- _EXERCISE REQUIREMENTS_:
[1] According to the Bytebot computer action API documentation, what is the default number of clicks for the click_mouse action?
[2] Reproduce the part of the Bytebot computer action API documentation that opens with the words containing "All requests to" and closes with "a specific position.".
[3] Write what comes next in the Bytebot computer action API documentation, starting right after its final line.

- _DOCUMENT SECTION_:
Overview

The unified computer action API allows for granular control over all aspects of the Bytebot virtual desktop environment through a single endpoint. It replaces multiple specific endpoints with a unified interface that handles various computer actions like mouse movements, clicks, key presses, and more.

Endpoint

MethodURLDescription
POST/computer-use/computerExecute computer actions in the virtual desktop

Request Format

All requests to the unified endpoint follow this format:

{
  "action": "action_name",
  ...action-specific parameters
}

The action parameter determines which operation to perform, and the remaining parameters depend on the specific action.

Available Actions

move_mouse

Move the mouse cursor to a specific position.

Parameters:

ParameterTypeRequiredDescription
coordinatesObjectYesThe target coordinates to move to
coordinates.xNumberYesX coordinate
coordinates.yNumberYesY coordinate

Example:

{
  "action": "move_mouse",
  "coordinates": {
    "x": 100,
    "y": 200
  }
}

trace_mouse

Move the mouse along a path of coordinates.

Parameters:

ParameterTypeRequiredDescription
pathArrayYesArray of coordinate objects for the mouse path
path[].xNumberYesX coordinate for each point in the path
path[].yNumberYesY coordinate for each point in the path
holdKeysArrayNoKeys to hold while moving along the path

Example:

{
  "action": "trace_mouse",
  "path": [
    { "x": 100, "y": 100 },
    { "x": 150, "y": 150 },
    { "x": 200, "y": 200 }
  ],
  "holdKeys": ["shift"]
}

click_mouse

Perform a mouse click at the current or specified position.

Parameters:

ParameterTypeRequiredDescription
coordinatesObjectNoThe coordinates to click (uses current if omitted)
coordinates.xNumberYes*X coordinate
coordinates.yNumberYes*Y coordinate
buttonStringYesMouse button: ‘left’, ‘right’, or ‘middle’
numClicksNumberNoNumber of clicks (default: 1)

- _PROVIDED RECORDS_:
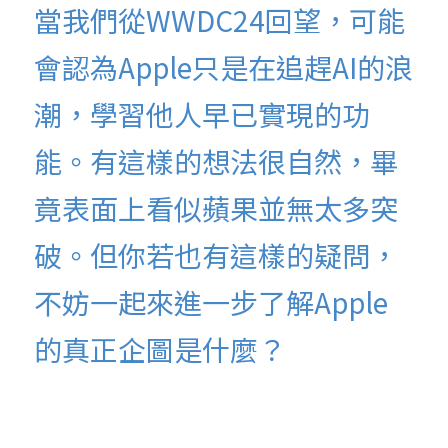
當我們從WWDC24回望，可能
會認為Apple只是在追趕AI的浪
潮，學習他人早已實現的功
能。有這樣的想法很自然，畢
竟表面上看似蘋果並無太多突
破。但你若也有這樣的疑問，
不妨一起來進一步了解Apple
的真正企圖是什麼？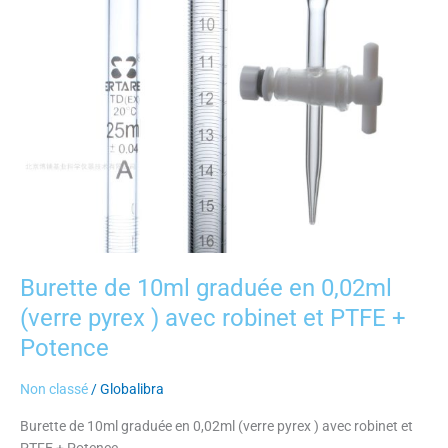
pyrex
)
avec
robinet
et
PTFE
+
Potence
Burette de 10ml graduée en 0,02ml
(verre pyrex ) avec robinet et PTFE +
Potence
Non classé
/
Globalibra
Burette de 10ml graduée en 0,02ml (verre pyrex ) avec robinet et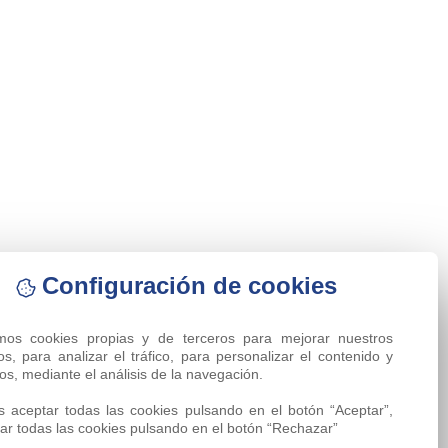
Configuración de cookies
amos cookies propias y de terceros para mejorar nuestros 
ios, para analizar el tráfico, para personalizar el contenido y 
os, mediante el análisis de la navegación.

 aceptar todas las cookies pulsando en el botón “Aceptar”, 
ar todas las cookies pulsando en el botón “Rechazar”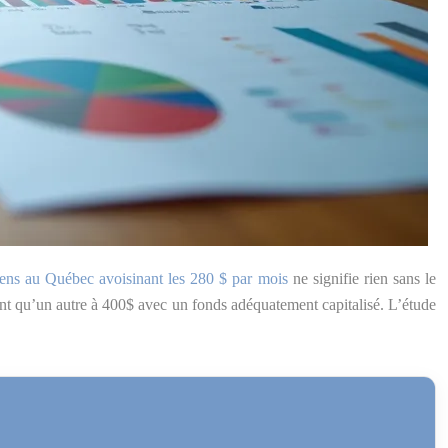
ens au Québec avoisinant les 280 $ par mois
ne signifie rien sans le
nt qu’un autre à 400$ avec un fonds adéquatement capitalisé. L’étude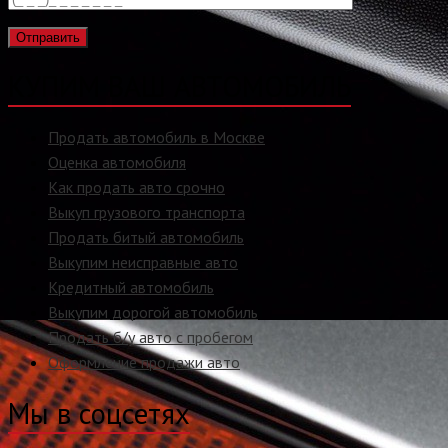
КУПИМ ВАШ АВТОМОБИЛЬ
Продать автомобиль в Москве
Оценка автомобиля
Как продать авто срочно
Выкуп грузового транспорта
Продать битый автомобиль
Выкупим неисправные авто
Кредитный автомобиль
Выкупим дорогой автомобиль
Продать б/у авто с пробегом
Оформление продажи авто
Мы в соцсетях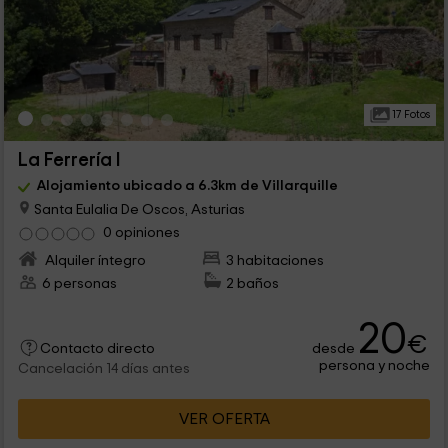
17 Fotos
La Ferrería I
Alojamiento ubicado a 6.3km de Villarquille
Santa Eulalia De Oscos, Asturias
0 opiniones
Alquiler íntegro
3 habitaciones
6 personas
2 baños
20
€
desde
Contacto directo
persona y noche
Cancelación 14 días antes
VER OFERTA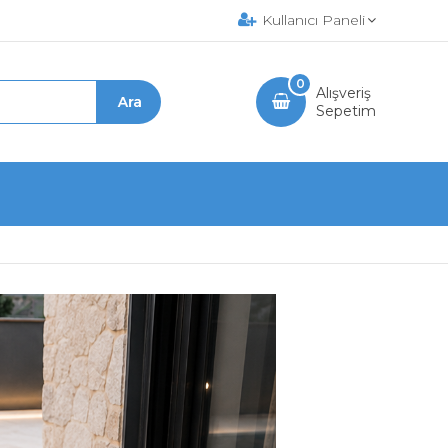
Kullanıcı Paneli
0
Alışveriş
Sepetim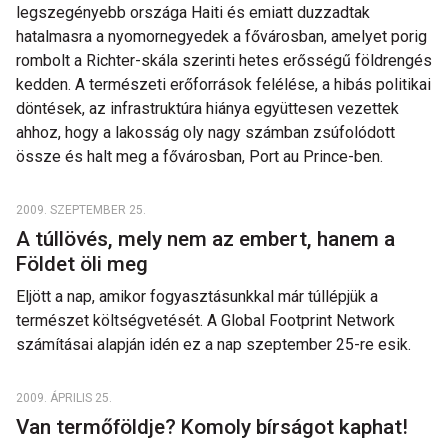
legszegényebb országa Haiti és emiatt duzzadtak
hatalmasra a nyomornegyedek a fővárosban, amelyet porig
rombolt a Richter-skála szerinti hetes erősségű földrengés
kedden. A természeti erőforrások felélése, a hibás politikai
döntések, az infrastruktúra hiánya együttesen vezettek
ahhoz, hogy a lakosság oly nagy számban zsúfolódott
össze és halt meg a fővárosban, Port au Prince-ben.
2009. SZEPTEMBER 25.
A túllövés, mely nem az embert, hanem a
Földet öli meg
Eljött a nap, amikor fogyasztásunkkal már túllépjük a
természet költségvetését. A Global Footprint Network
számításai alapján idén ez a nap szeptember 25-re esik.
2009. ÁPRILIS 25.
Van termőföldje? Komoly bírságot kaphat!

- _ANSWERS TO THE TASKS_:
[1] 1

[2]
All requests to the unified endpoint follow this format:

{
  "action": "action_name",
  ...action-specific parameters
}

The action parameter determines which operation to perform, and the remaining parameters depend on the specific action.

Available Actions

move_mouse

Move the mouse cursor to a specific position.

[3]
holdKeysArrayNoKeys to hold while clicking (e.g., [‘ctrl’, ‘shift’])

Example:

{
  "action": "click_mouse",
  "coordinates": {
    "x": 150,
    "y": 250
  },
  "button": "left",
  "numClicks": 2
}

press_mouse

Press or release a mouse button at the current or specified position.

Parameters:

ParameterTypeRequiredDescription
coordinatesObjectNoThe coordinates to press/release (uses current if omitted)
coordinates.xNumberYes*X coordinate
coordinates.yNumberYes*Y coordinate
buttonStringYesMouse button: ‘left’, ‘right’, or ‘middle’
pressStringYesAction: ‘up’ or ‘down’

Example:

{
  "action": "press_mouse",
  "coordinates": {
    "x": 150,
    "y": 250
  },
  "button": "left",
  "press": "down"
}

drag_mouse

Click and drag the mouse from one point to another.

Parameters:

ParameterTypeRequiredDescription
pathArrayYesArray of coordinate objects for the drag path
path[].xNumberYesX coordinate for each point in the path
path[].yNumberYesY coordinate for each point in the path
buttonStringYesMouse button: ‘left’, ‘right’, or ‘middle’
holdKeysArrayNoKeys to hold while dragging

Example:

{
  "action": "drag_mouse",
  "path": [
    { "x": 100, "y": 100 },
    { "x": 200, "y": 200 }
  ],
  "button": "left"
}

scroll

Scroll up, down, left, or right.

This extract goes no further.